With "don't emulate Sheldon's career too closely", I was mostly referred to the "getting kidnapped by a murderer" bit ;-)
King did say that his own struggles with "addiction and alcoholism" have influenced many of his works. That is obvious in The Shining, which, once you get past the supernatural stuff, is a vivid depiction of the effects of alcoholism.

stephen-king-addiction-struggles-
 
I found that if you're going to span some timelines, leaving technology details out of it lets the reader fill in the gaps in their own minds and that solves some headaches if you're just writing a short story. I had a WWII vet take his wife on a picnic in 1972 and they wanted to listen to some of their music, some Benny Goodman and Artie Shaw... what did they take with them? Were there portable 8 track players? 8 Tracks were still the rage in 1972, Were cassette players widely available in 1972? Were there still radio stations still playing that in 1972? I couldn't find a reliable source in time, so my veteran "brought the music" and other than naming a few songs, I left it at that and was never called on it.

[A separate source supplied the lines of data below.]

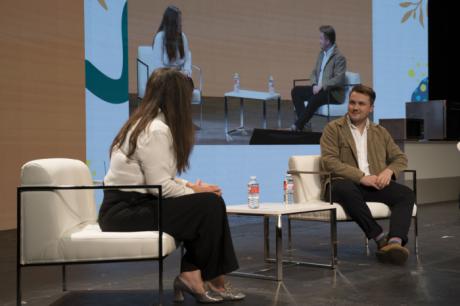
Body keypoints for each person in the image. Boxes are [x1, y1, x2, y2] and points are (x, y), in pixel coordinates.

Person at [98, 68, 245, 303]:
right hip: (124, 212)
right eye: (187, 98)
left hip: (132, 205)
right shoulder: (156, 130)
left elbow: (158, 177)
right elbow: (163, 188)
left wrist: (191, 187)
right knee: (209, 204)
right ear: (177, 100)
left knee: (208, 202)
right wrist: (195, 192)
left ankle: (196, 276)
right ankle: (208, 279)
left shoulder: (148, 123)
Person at [320, 84, 415, 265]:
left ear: (371, 108)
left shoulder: (380, 132)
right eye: (352, 102)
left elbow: (400, 158)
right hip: (340, 184)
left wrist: (389, 171)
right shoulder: (334, 128)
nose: (355, 107)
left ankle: (394, 243)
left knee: (405, 194)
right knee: (348, 188)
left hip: (371, 185)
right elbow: (329, 161)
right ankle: (380, 239)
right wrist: (361, 176)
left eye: (361, 104)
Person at [291, 25, 346, 131]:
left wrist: (322, 85)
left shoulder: (339, 57)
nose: (319, 41)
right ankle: (305, 124)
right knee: (296, 91)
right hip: (318, 89)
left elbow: (339, 79)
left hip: (332, 93)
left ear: (328, 41)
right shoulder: (321, 54)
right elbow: (314, 73)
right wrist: (314, 84)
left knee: (315, 98)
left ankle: (298, 125)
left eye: (321, 38)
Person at [151, 5, 191, 76]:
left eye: (180, 21)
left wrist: (187, 71)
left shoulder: (183, 37)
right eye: (178, 22)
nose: (180, 24)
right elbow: (157, 66)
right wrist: (174, 74)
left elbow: (187, 60)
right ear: (171, 24)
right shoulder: (160, 38)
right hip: (164, 78)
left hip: (180, 77)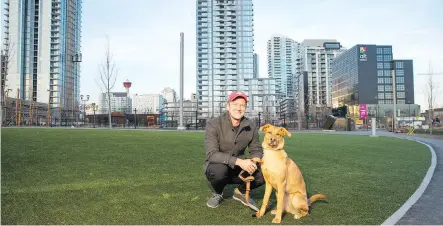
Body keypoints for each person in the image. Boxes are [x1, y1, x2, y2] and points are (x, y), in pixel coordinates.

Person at [203, 91, 265, 209]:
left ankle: (240, 192)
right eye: (235, 104)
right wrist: (240, 162)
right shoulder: (214, 124)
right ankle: (218, 192)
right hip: (220, 165)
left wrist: (254, 161)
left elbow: (256, 149)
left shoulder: (250, 125)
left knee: (265, 173)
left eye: (242, 105)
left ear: (245, 108)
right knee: (218, 171)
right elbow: (211, 154)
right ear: (228, 106)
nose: (239, 108)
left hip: (239, 169)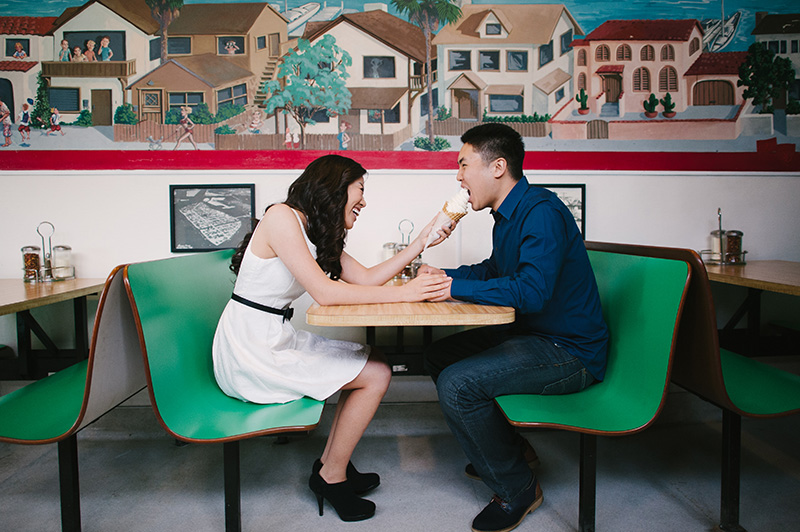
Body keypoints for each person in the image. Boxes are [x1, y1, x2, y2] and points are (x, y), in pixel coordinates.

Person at [212, 154, 453, 523]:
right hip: (249, 348)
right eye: (360, 189)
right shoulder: (281, 217)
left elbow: (368, 278)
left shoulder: (312, 231)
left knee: (373, 360)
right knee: (376, 372)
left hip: (272, 337)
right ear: (335, 188)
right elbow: (327, 292)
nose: (364, 201)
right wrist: (411, 292)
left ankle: (331, 462)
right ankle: (331, 475)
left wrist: (420, 242)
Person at [419, 123, 609, 532]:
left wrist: (454, 287)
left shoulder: (541, 211)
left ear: (498, 167)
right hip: (533, 336)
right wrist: (440, 276)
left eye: (463, 164)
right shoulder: (506, 216)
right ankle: (513, 452)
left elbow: (533, 291)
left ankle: (518, 487)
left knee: (458, 384)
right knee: (438, 355)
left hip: (569, 350)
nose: (457, 175)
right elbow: (495, 271)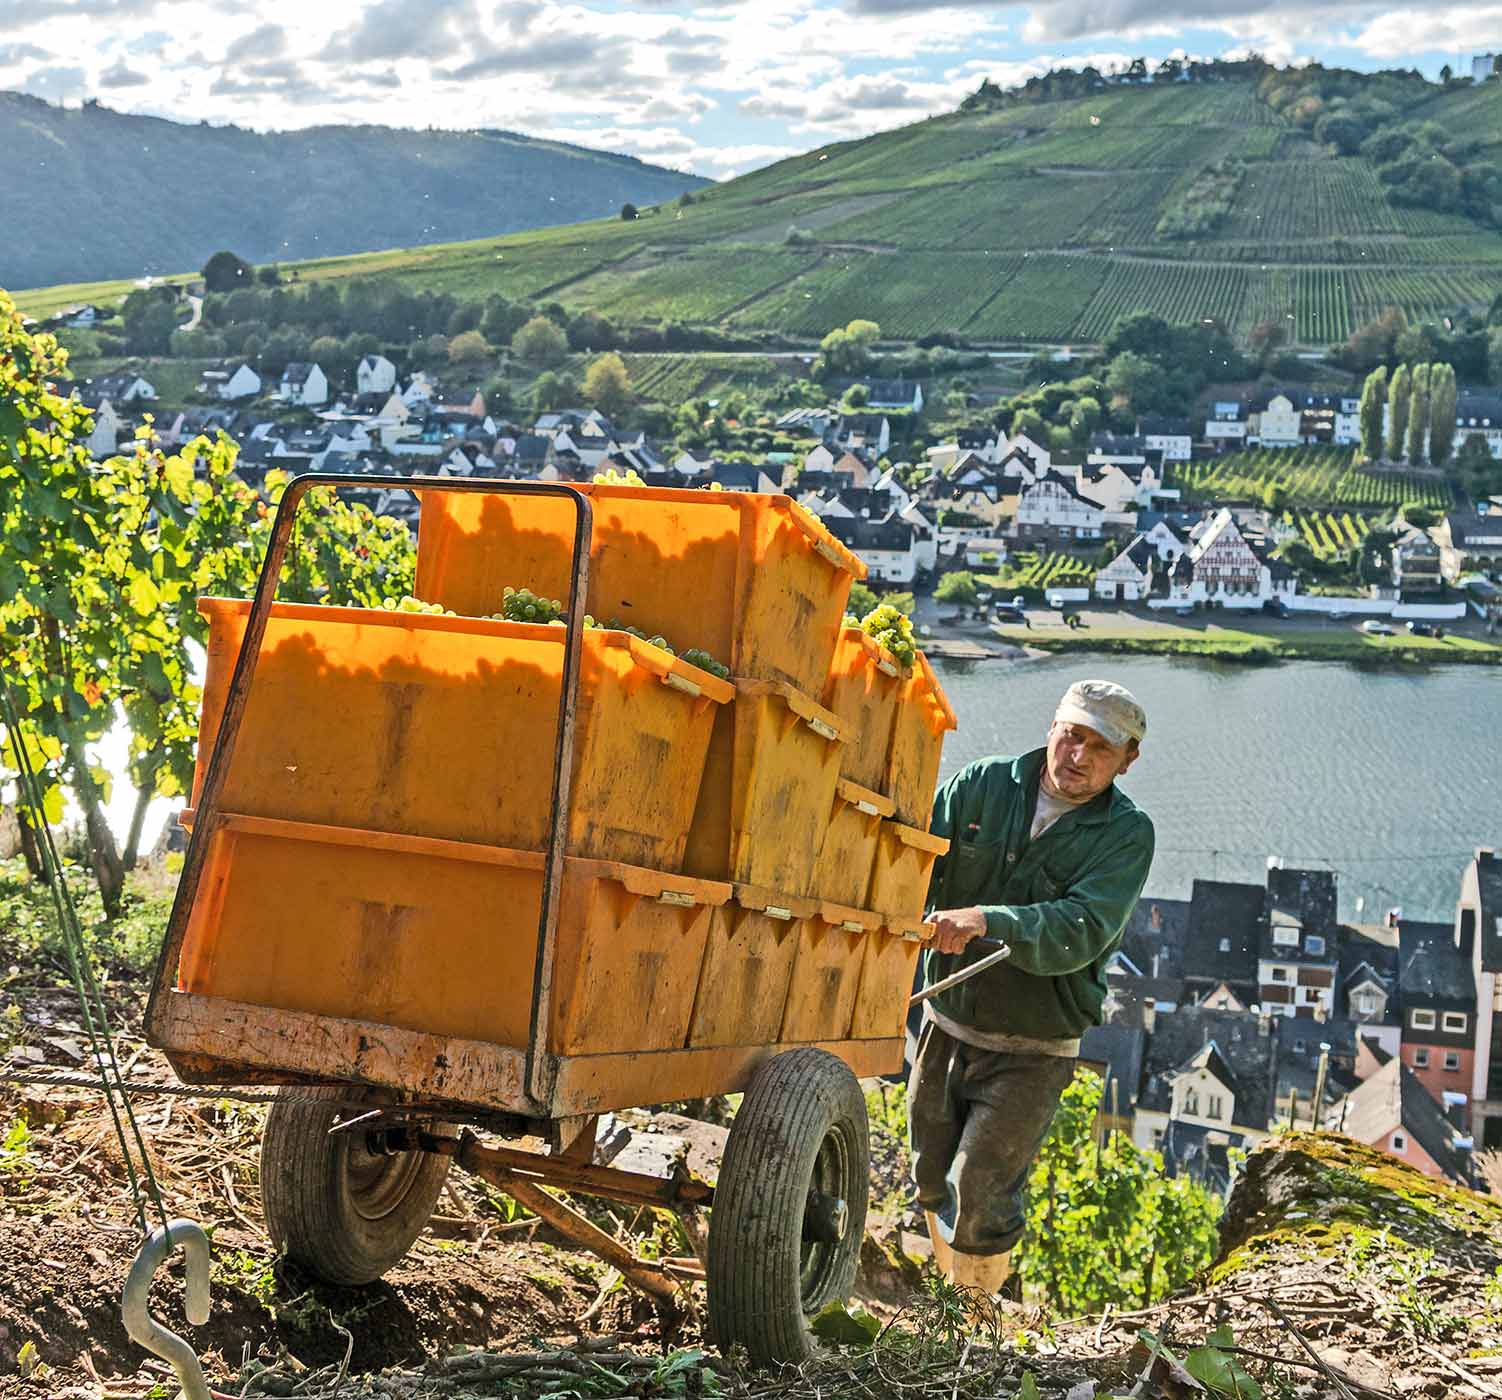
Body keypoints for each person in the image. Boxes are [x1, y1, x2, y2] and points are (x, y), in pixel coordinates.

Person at [908, 679, 1154, 1298]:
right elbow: (913, 866)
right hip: (944, 1024)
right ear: (1052, 728)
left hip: (1033, 1047)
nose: (1079, 757)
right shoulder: (981, 785)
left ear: (1128, 760)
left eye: (1101, 748)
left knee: (980, 1191)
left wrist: (986, 919)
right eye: (1072, 736)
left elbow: (1081, 929)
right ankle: (940, 1310)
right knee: (930, 1179)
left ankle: (977, 1325)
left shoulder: (1127, 834)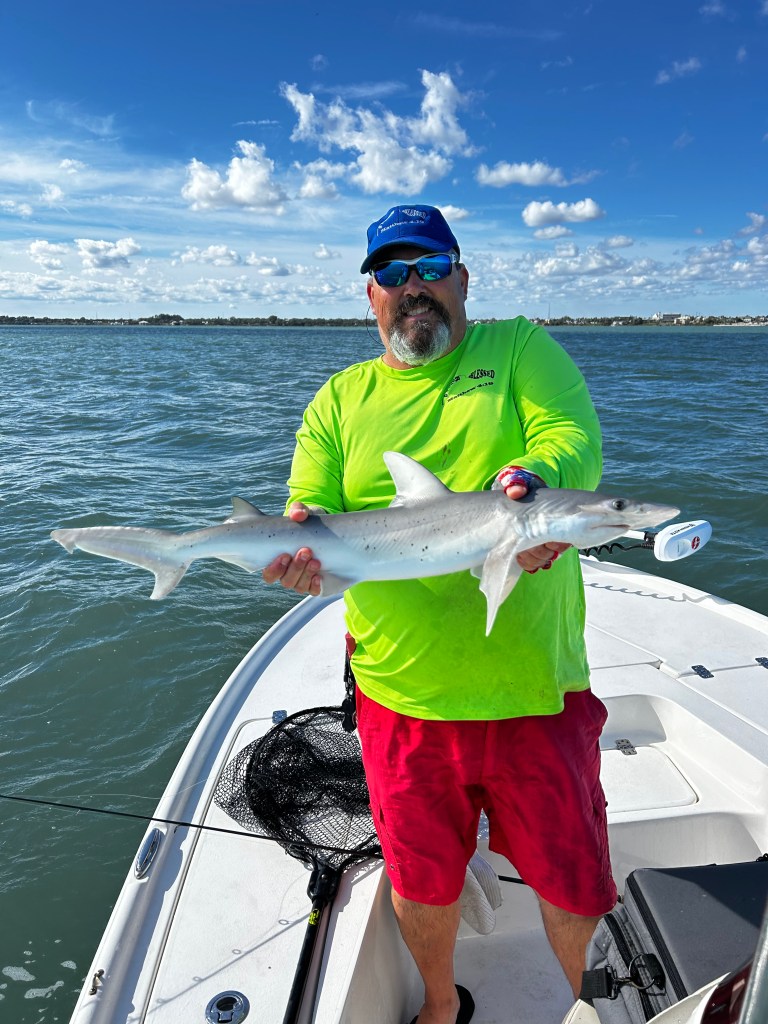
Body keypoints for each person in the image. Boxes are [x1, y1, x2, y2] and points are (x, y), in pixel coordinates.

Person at [263, 205, 617, 1024]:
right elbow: (307, 503)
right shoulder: (341, 400)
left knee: (572, 879)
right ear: (371, 295)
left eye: (428, 267)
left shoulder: (519, 348)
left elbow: (572, 439)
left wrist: (534, 480)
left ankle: (590, 1008)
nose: (412, 286)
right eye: (392, 273)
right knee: (422, 881)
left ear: (462, 277)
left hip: (536, 690)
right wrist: (297, 547)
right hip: (403, 699)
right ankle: (437, 1006)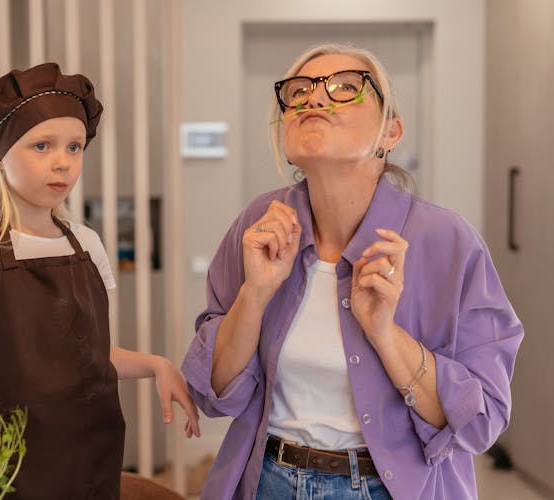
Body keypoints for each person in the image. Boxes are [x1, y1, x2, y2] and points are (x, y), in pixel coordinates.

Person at [182, 43, 523, 499]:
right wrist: (256, 294)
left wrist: (384, 333)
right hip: (266, 483)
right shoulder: (258, 223)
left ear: (391, 133)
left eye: (345, 88)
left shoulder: (449, 241)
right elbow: (216, 394)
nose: (314, 99)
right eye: (299, 91)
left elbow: (480, 421)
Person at [0, 62, 200, 499]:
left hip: (92, 460)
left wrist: (155, 364)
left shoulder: (86, 243)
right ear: (2, 157)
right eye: (42, 146)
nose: (62, 162)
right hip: (7, 470)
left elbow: (89, 356)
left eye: (74, 147)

Another longer story had old telephones that I remember from my youth, rotary dial phones that were mounted on the wall in the kitchen with the long cord that can reach the living room and princess phones in the girls' bedroom, however things changed and I wanted the characters to land in the here and now in their mid thirties, so I had to take the cool old phones out and people just used their phone to call someone, no details on the phone.